AWS アカウントおよびクラウドアプリケーションへの SSO アクセス

AWS SSO を通じて、すべての AWS アカウント、クラウドアプリケーション、および SAML 2.0 ベースのカスタムアプリケーションにわたって SSO アクセスを容易に管理できるようになります。カスタムスクリプトやサードパーティーのソリューションは必要ありません。–AWS SSO コンソールを使用すると、パーソナライズされたエンドユーザーポータルに対するアクセスを許可したアプリケーションへのワンクリックアクセスを付与するユーザーを、すばやく割り当てることができます。

AWS SSO でユーザーとグループを作成および管理する

サービスを初めて有効にするとき、AWS SSO にデフォルトのディレクトリを作成し ます。このディレクトリを使用して、コンソールで直接ユーザーとグループを管理できます。または、必要に応じて、既存の AWS Managed Microsoft AD ディレクトリに接続して、Windows Server で提供されている標準の Active Directory 管理ツールでユーザーを管理することもできます。AWS SSO でユーザーを管理することを選択した場合、ユーザーの迅速な作成とグループへの整理がすべてコンソール内で簡単に実行できます。

既存の社内認証の活用

AWS SSO は AWS Directory Service を介して Microsoft AD と統合されています。つまり、従業員は社内の Active Directory 認証情報を使用して AWS SSO ユーザーポータルにサインインできます。Active Directory のユーザーに各種アカウントとアプリケーションへのアクセス権を付与するには、ユーザーを適切な Active Directory グループに追加するだけです。たとえば、DevOps グループ SSO アクセス権限を本番環境の AWS アカウントに付与できます。DevOps グループに追加されたユーザーには、これらの AWS アカウントへの SSO アクセスが自動的に付与されます。このオートメーションによって、新規ユーザーをオンボードさせたり、既存のユーザーに新規アカウントとアプリケーションを即座に割り当てたりすることが簡単になります。

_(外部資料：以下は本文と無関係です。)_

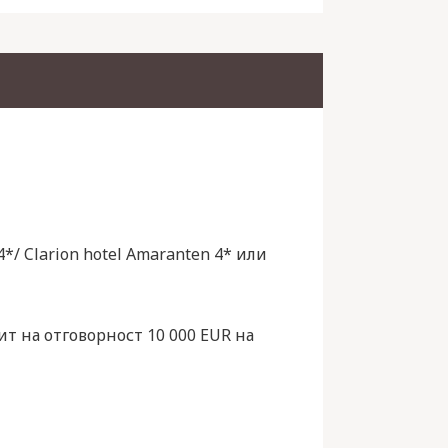
4*/ Clarion hotel Amaranten 4* или
т на отговорност 10 000 EUR на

一般的に使用されているクラウドアプリケーションとの互換性

AWS SSO では、Salesforce、Box、Office 365 など、一般的に使用されているクラウドアプリケーションをサポートしています。したがって、アプリケーション統合手順を用意することで、こうしたアプリケーションに SSO を設定するための時間を短縮できます。これらの手順は、これらの SSO 設定とトラブルシューティングにおいて管理者を支援するガードレールの役割を果たします。管理者は各クラウドアプリケーションの詳細な設定について学習する必要がなくなります。

セットアップと使用状況のモニタリングが簡単

AWS SSO では、可用性の高い SSO サービスをわずか数クリックで有効化できます。追加のインフラストラクチャをデプロイしたり、AWS アカウントを追加で設定することはありません。AWS SSO は高い可用性と安全性を備え、ニーズに合わせて拡張や縮小ができるインフラストラクチャであり、管理するにあたってソフトウェアやハードウェアは必要ありません。AWS SSO は AWS CloudTrail 内のすべてのサインインアクティビティを記録するとともに、SSO アクティビティを一元的にモニタリングおよび監査するための可視性を提供します。